Task instructions:
This exercise calls for retyping every line below exactly, with the images omitted.

Exercise data:
┄┄┄┄┄┄┄┄┄┄

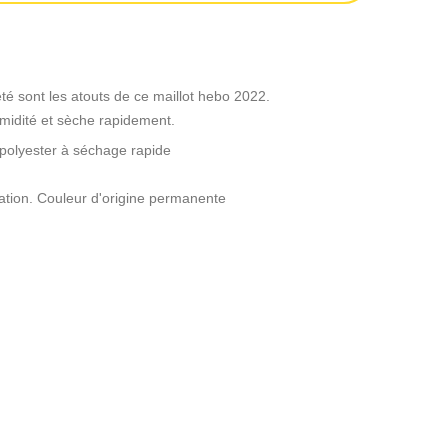
eté sont les atouts de ce maillot hebo 2022.
umidité et sèche rapidement.
polyester à séchage rapide
tion. Couleur d'origine permanente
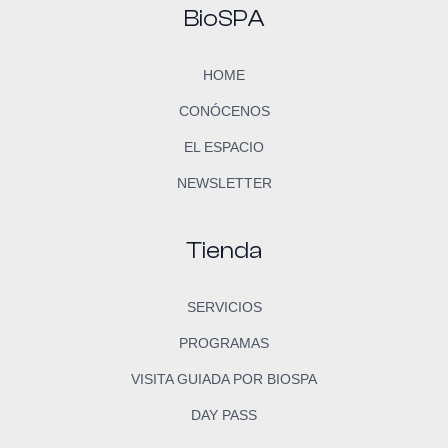
BioSPA
HOME
CONÓCENOS
EL ESPACIO
NEWSLETTER
Tienda
SERVICIOS
PROGRAMAS
VISITA GUIADA POR BIOSPA
DAY PASS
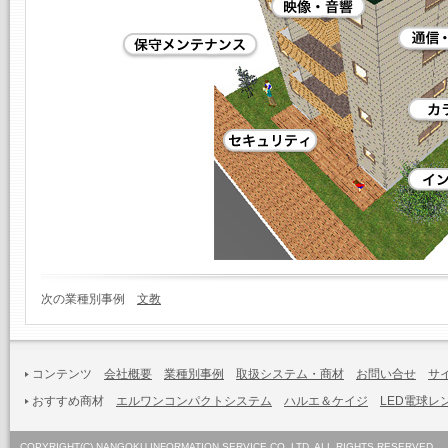
次の業種別事例
文教
コンテンツ
会社概要
業種別事例
取扱システム・商材
お問い合せ
サ
おすすめ商材
エルワンコンパクトシステム
ハルエ＆ケイジ
LED電球レ
COPYRIGHT(C) NANGOKU INFORMATION SERVICE CO.,LTD. ALL RIGHTS RESERVED.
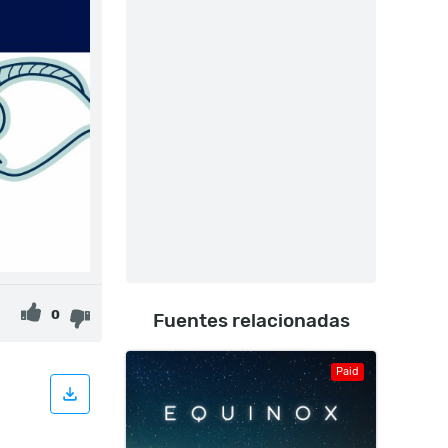
0
Fuentes relacionadas
Paid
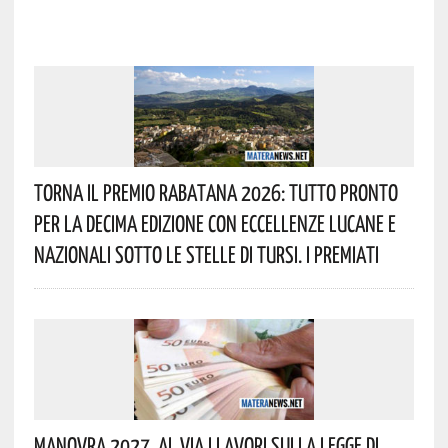
Torna Il Premio Rabatana 2026: Tutto Pronto
Per La Decima Edizione Con Eccellenze Lucane E
Nazionali Sotto Le Stelle Di Tursi. I Premiati
Manovra 2027, Al Via I Lavori Sulla Legge Di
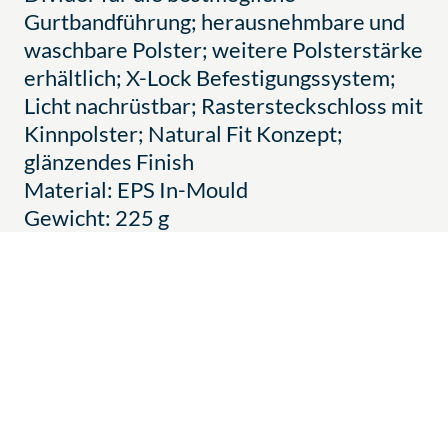
Gurtbandführung; herausnehmbare und
waschbare Polster; weitere Polsterstärke
erhältlich; X-Lock Befestigungssystem;
Licht nachrüstbar; Rastersteckschloss mit
Kinnpolster; Natural Fit Konzept;
glänzendes Finish
Material: EPS In-Mould
Gewicht: 225 g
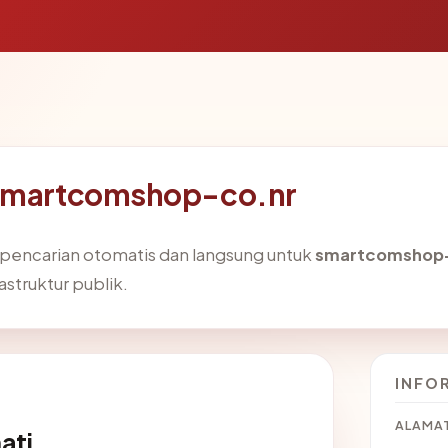
 smartcomshop-co.nr
i pencarian otomatis dan langsung untuk
smartcomshop-
astruktur publik.
INFO
ALAMAT
ati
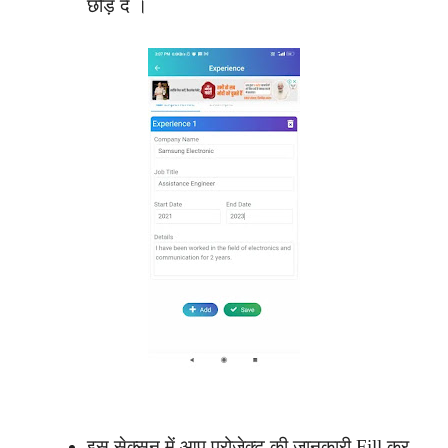
छोड़ दें ।
इस सेक्सन में आप प्रोजेक्ट की जानकारी Fill कर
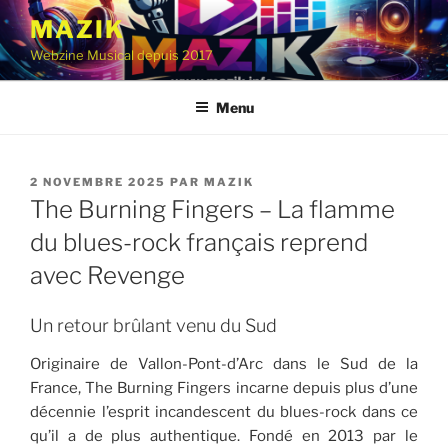
Aller
MAZIK
au
Webzine Musical depuis 2017
contenu
principal
Menu
PUBLIÉ
2 NOVEMBRE 2025
PAR
MAZIK
LE
The Burning Fingers – La flamme
du blues-rock français reprend
avec Revenge
Un retour brûlant venu du Sud
Originaire de Vallon-Pont-d’Arc dans le Sud de la
France, The Burning Fingers incarne depuis plus d’une
décennie l’esprit incandescent du blues-rock dans ce
qu’il a de plus authentique. Fondé en 2013 par le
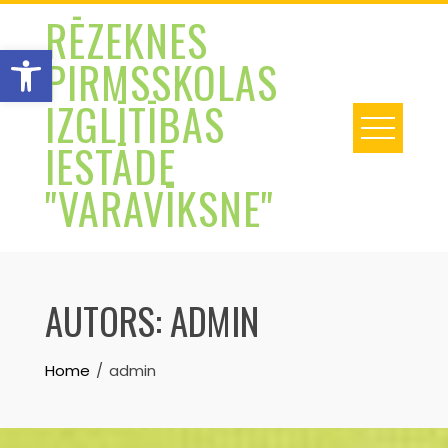
Skip
RĒZEKNES
to
Open toolbar
PIRMSSKOLAS
content
IZGLĪTĪBAS
IESTĀDE
"VARAVĪKSNE"
AUTORS:
ADMIN
Home
admin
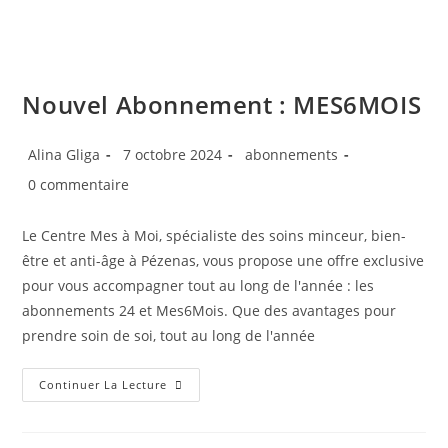
Nouvel Abonnement : MES6MOIS
Alina Gliga
7 octobre 2024
abonnements
0 commentaire
Le Centre Mes à Moi, spécialiste des soins minceur, bien-
être et anti-âge à Pézenas, vous propose une offre exclusive
pour vous accompagner tout au long de l'année : les
abonnements 24 et Mes6Mois. Que des avantages pour
prendre soin de soi, tout au long de l'année
Continuer La Lecture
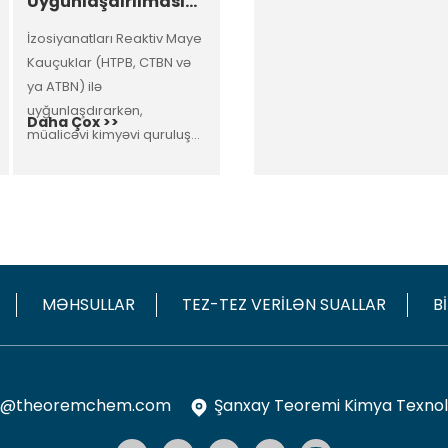
Uyğunlaşdırılması...
İzosiyanatları Reaktiv Maye
Kauçuklar (HTPB, CTBN və
ya ATBN) ilə
uyğunlaşdırarkən,
Daha Çox >>
müalicəvi kimyəvi quruluşu
seçirsiniz...
MƏHSULLAR
TEZ-TEZ VERILƏN SUALLAR
B
g@theoremchem.com
Şanxay Teoremi Kimya Texnol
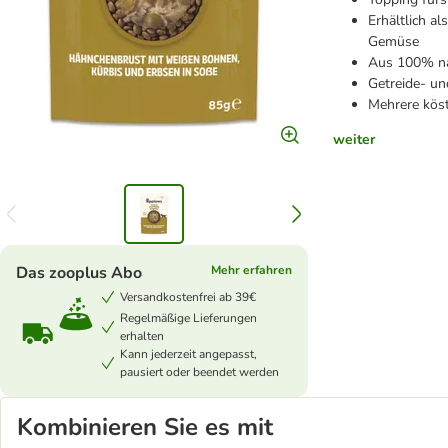
Erhältlich a
Gemüse
Aus 100% na
Getreide- un
Mehrere köst
weiter
Das zooplus Abo
Mehr erfahren
Versandkostenfrei ab 39€
Regelmäßige Lieferungen
erhalten
Kann jederzeit angepasst,
pausiert oder beendet werden
Kombinieren Sie es mit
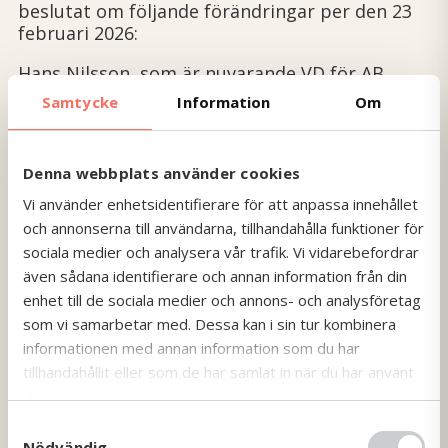
beslutat om följande förändringar per den 23
februari 2026:
Hans Nilsson, som är nuvarande VD för AB
Stockholms Spårvägar, blir ny VD och
Samtycke
Information
Om
koncernchef för Bergkvara Group efter Per
Thorsell. Hans kommer att leda arbetet med
en omstrukturering av företagets
Denna webbplats använder cookies
verksamheter i syfte att skapa en långsiktig
och hållbar utveckling för koncernen.
Vi använder enhetsidentifierare för att anpassa innehållet
och annonserna till användarna, tillhandahålla funktioner för
Styrelsen vill rikta ett stort tack till Per
sociala medier och analysera vår trafik. Vi vidarebefordrar
Thorsell för hans goda insatser och önskar
även sådana identifierare och annan information från din
honom all välgång och lycka framöver!
enhet till de sociala medier och annons- och analysföretag
som vi samarbetar med. Dessa kan i sin tur kombinera
Avslutningsvis ser vi i styrelsen fram emot att,
informationen med annan information som du har
tillsammans med Hans Nilsson och alla
medarbetare inom koncernen, stärka och
tillhandahållit eller som de har samlat in när du har använt
utveckla Bergkvaras kund- och
deras tjänster.
resenärserbjudande under de kommande åren.
S
Nödvändig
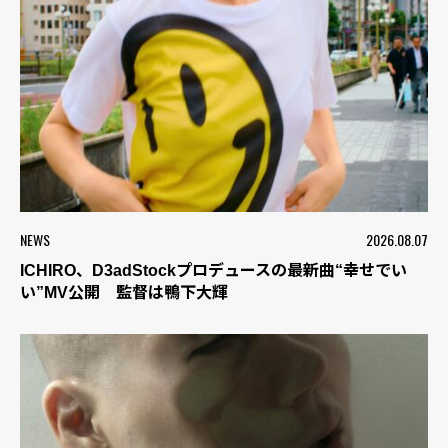
NEWS
2026.08.07
ICHIRO、D3adStockプロデュースの最新曲“幸せでい
い”MV公開 監督は鴨下大輝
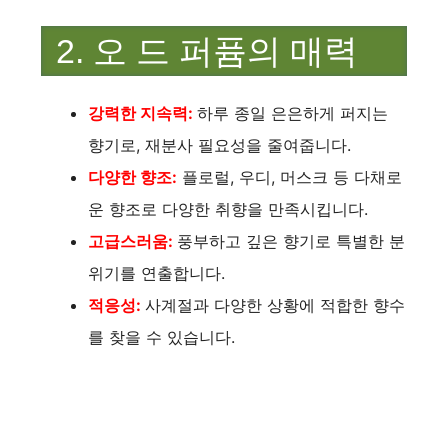
2. 오 드 퍼퓸의 매력
강력한 지속력:
하루 종일 은은하게 퍼지는
향기로, 재분사 필요성을 줄여줍니다.
다양한 향조:
플로럴, 우디, 머스크 등 다채로
운 향조로 다양한 취향을 만족시킵니다.
고급스러움:
풍부하고 깊은 향기로 특별한 분
위기를 연출합니다.
적응성:
사계절과 다양한 상황에 적합한 향수
를 찾을 수 있습니다.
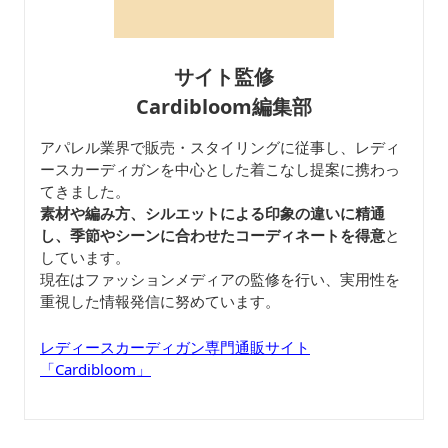
サイト監修
Cardibloom編集部
アパレル業界で販売・スタイリングに従事し、レディ
ースカーディガンを中心とした着こなし提案に携わっ
てきました。
素材や編み方、シルエットによる印象の違いに精通
し、季節やシーンに合わせたコーディネートを得意
と
しています。
現在はファッションメディアの監修を行い、実用性を
重視した情報発信に努めています。
レディースカーディガン専門通販サイト
「Cardibloom」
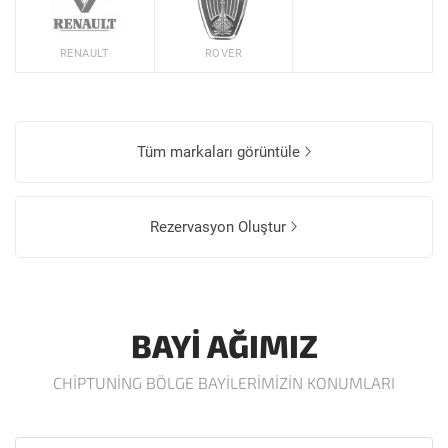
RENAULT
ROVER
Tüm markaları görüntüle
Rezervasyon Oluştur
BAYI AĞIMIZ
CHIPTUNING BÖLGE BAYILERIMIZIN KONUMLARI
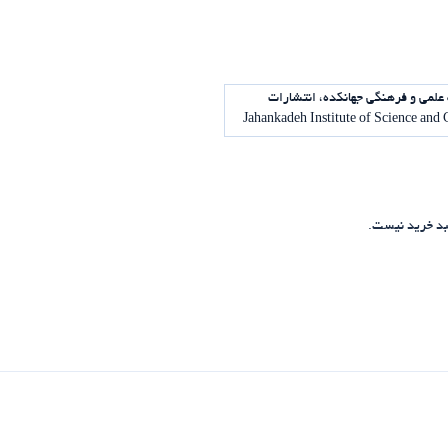
علمی و فرهنگی جهانکده، انتشارات
د خرید نیست.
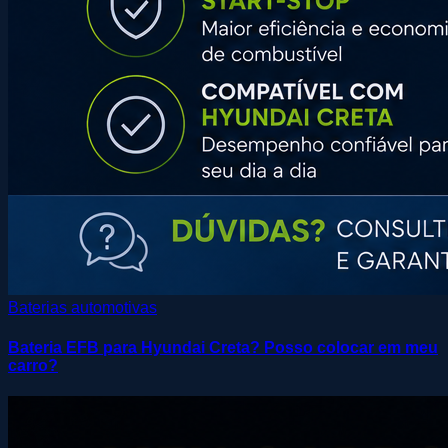
Baterias automotivas
Bateria EFB para Hyundai Creta? Posso colocar em meu
carro?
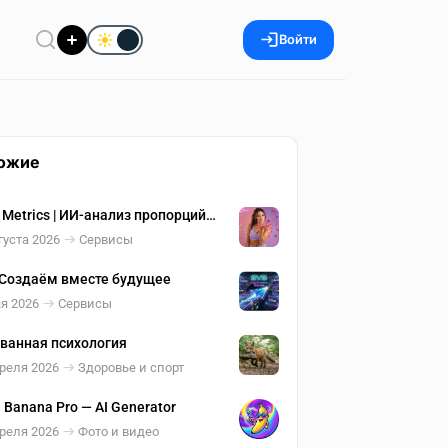
Войти
ожие
 Metrics | ИИ-анализ пропорций
густа 2026
Сервисы
Создаём вместе будущее
я 2026
Сервисы
ванная психология
реля 2026
Здоровье и спорт
 Banana Pro — AI Generator
реля 2026
Фото и видео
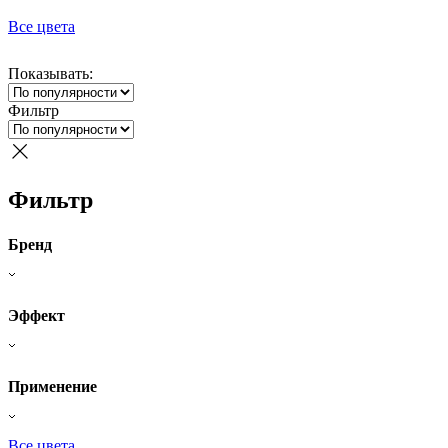
Все цвета
Показывать:
Фильтр
Фильтр
Бренд
Эффект
Применение
Все цвета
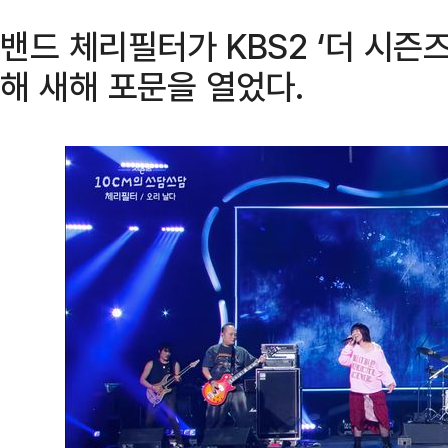
밴드 체리필터가 KBS2 ‘더 시즌
해 새해 포문을 열었다.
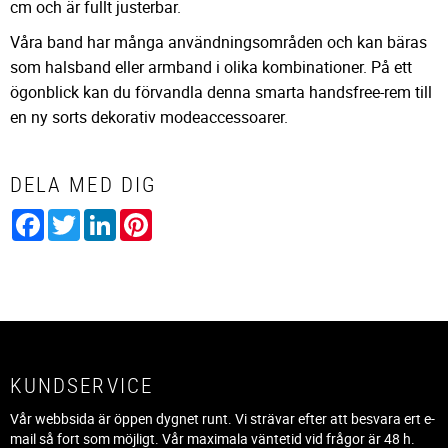
cm och är fullt justerbar.
Våra band har många användningsområden och kan bäras
som halsband eller armband i olika kombinationer. På ett
ögonblick kan du förvandla denna smarta handsfree-rem till
en ny sorts dekorativ modeaccessoarer.
DELA MED DIG
Facebook
Twitter
LinkedIn
Pinterest
KUNDSERVICE
Vår webbsida är öppen dygnet runt. Vi strävar efter att besvara ert e-
mail så fort som möjligt. Vår maximala väntetid vid frågor är 48 h.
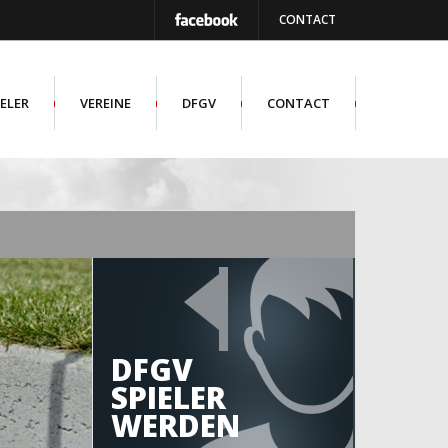
CONTACT
IELER
VEREINE
DFGV
CONTACT
DFGV
SPIELER
WERDEN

┄┄┄┄┄┄┄┄┄┄

Finished task:
eté sont les atouts de ce maillot hebo 2022.
umidité et sèche rapidement.
polyester à séchage rapide
tion. Couleur d'origine permanente
BioSPA
HOME
CONÓCENOS
EL ESPACIO
NEWSLETTER
Tienda
SERVICIOS
PROGRAMAS
VISITA GUIADA POR BIOSPA
DAY PASS
次の業種別事例
文教
コンテンツ
会社概要
業種別事例
取扱システム・商材
お問い合せ
サ
おすすめ商材
エルワンコンパクトシステム
ハルエ＆ケイジ
LED電球レ
COPYRIGHT(C) NANGOKU INFORMATION SERVICE CO.,LTD. ALL RIGHTS RESERVED.
0
Fuentes relacionadas
Paid
Torna Il Premio Rabatana 2026: Tutto Pronto
Per La Decima Edizione Con Eccellenze Lucane E
Nazionali Sotto Le Stelle Di Tursi. I Premiati
Manovra 2027, Al Via I Lavori Sulla Legge Di
Gurtbandführung; herausnehmbare und
waschbare Polster; weitere Polsterstärke
erhältlich; X-Lock Befestigungssystem;
Licht nachrüstbar; Rastersteckschloss mit
Kinnpolster; Natural Fit Konzept;
glänzendes Finish
Material: EPS In-Mould
Gewicht: 225 g
 smartcomshop-co.nr
i pencarian otomatis dan langsung untuk
smartcomshop-
astruktur publik.
INFO
ALAMAT
ati
छोड़ दें ।
इस सेक्सन में आप प्रोजेक्ट की जानकारी Fill कर
Aller
MAZIK
au
Webzine Musical depuis 2017
contenu
principal
Menu
PUBLIÉ
2 NOVEMBRE 2025
PAR
MAZIK
LE
The Burning Fingers – La flamme
du blues-rock français reprend
avec Revenge
Un retour brûlant venu du Sud
Originaire de Vallon-Pont-d’Arc dans le Sud de la
France, The Burning Fingers incarne depuis plus d’une
décennie l’esprit incandescent du blues-rock dans ce
qu’il a de plus authentique. Fondé en 2013 par le
Skip
RĒZEKNES
to
Open toolbar
PIRMSSKOLAS
content
IZGLĪTĪBAS
IESTĀDE
"VARAVĪKSNE"
AUTORS:
ADMIN
Home
admin
Nouvel Abonnement : MES6MOIS
Alina Gliga
7 octobre 2024
abonnements
0 commentaire
Le Centre Mes à Moi, spécialiste des soins minceur, bien-
être et anti-âge à Pézenas, vous propose une offre exclusive
pour vous accompagner tout au long de l'année : les
abonnements 24 et Mes6Mois. Que des avantages pour
prendre soin de soi, tout au long de l'année
Continuer La Lecture
Uyğunlaşdırılması...
İzosiyanatları Reaktiv Maye
Kauçuklar (HTPB, CTBN və
ya ATBN) ilə
uyğunlaşdırarkən,
Daha Çox >>
müalicəvi kimyəvi quruluşu
seçirsiniz...
MƏHSULLAR
TEZ-TEZ VERILƏN SUALLAR
B
g@theoremchem.com
Şanxay Teoremi Kimya Texnol
Erhältlich a
Gemüse
Aus 100% na
Getreide- un
Mehrere köst
weiter
Das zooplus Abo
Mehr erfahren
Versandkostenfrei ab 39€
Regelmäßige Lieferungen
erhalten
Kann jederzeit angepasst,
pausiert oder beendet werden
Kombinieren Sie es mit
beslutat om följande förändringar per den 23
februari 2026:
Hans Nilsson, som är nuvarande VD för AB
Stockholms Spårvägar, blir ny VD och
Samtycke
Information
Om
koncernchef för Bergkvara Group efter Per
Thorsell. Hans kommer att leda arbetet med
en omstrukturering av företagets
Denna webbplats använder cookies
verksamheter i syfte att skapa en långsiktig
och hållbar utveckling för koncernen.
Vi använder enhetsidentifierare för att anpassa innehållet
och annonserna till användarna, tillhandahålla funktioner för
Styrelsen vill rikta ett stort tack till Per
sociala medier och analysera vår trafik. Vi vidarebefordrar
Thorsell för hans goda insatser och önskar
även sådana identifierare och annan information från din
honom all välgång och lycka framöver!
enhet till de sociala medier och annons- och analysföretag
som vi samarbetar med. Dessa kan i sin tur kombinera
Avslutningsvis ser vi i styrelsen fram emot att,
informationen med annan information som du har
tillsammans med Hans Nilsson och alla
medarbetare inom koncernen, stärka och
tillhandahållit eller som de har samlat in när du har använt
utveckla Bergkvaras kund- och
deras tjänster.
resenärserbjudande under de kommande åren.
S
Nödvändig
NEWS
2026.08.07
ICHIRO、D3adStockプロデュースの最新曲“幸せでい
い”MV公開 監督は鴨下大輝
2. 오 드 퍼퓸의 매력
강력한 지속력:
하루 종일 은은하게 퍼지는
향기로, 재분사 필요성을 줄여줍니다.
다양한 향조:
플로럴, 우디, 머스크 등 다채로
운 향조로 다양한 취향을 만족시킵니다.
고급스러움:
풍부하고 깊은 향기로 특별한 분
위기를 연출합니다.
적응성:
사계절과 다양한 상황에 적합한 향수
를 찾을 수 있습니다.
サイト監修
Cardibloom編集部
アパレル業界で販売・スタイリングに従事し、レディ
ースカーディガンを中心とした着こなし提案に携わっ
てきました。
素材や編み方、シルエットによる印象の違いに精通
し、季節やシーンに合わせたコーディネートを得意
と
しています。
現在はファッションメディアの監修を行い、実用性を
重視した情報発信に努めています。
レディースカーディガン専門通販サイト
「Cardibloom」
RENAULT
ROVER
Tüm markaları görüntüle
Rezervasyon Oluştur
BAYI AĞIMIZ
CHIPTUNING BÖLGE BAYILERIMIZIN KONUMLARI
علمی و فرهنگی جهانکده، انتشارات
د خرید نیست.
Baterias automotivas
Bateria EFB para Hyundai Creta? Posso colocar em meu
carro?
Войти
ожие
 Metrics | ИИ-анализ пропорций
густа 2026
Сервисы
Создаём вместе будущее
я 2026
Сервисы
ванная психология
реля 2026
Здоровье и спорт
 Banana Pro — AI Generator
реля 2026
Фото и видео
Все цвета
Показывать:
Фильтр
Фильтр
Бренд
Эффект
Применение
Все цвета
밴드 체리필터가 KBS2 ‘더 시즌
해 새해 포문을 열었다.
cm och är fullt justerbar.
Våra band har många användningsområden och kan bäras
som halsband eller armband i olika kombinationer. På ett
ögonblick kan du förvandla denna smarta handsfree-rem till
en ny sorts dekorativ modeaccessoarer.
DELA MED DIG
Facebook
Twitter
LinkedIn
Pinterest
KUNDSERVICE
Vår webbsida är öppen dygnet runt. Vi strävar efter att besvara ert e-
mail så fort som möjligt. Vår maximala väntetid vid frågor är 48 h.
CONTACT
IELER
VEREINE
DFGV
CONTACT
DFGV
SPIELER
WERDEN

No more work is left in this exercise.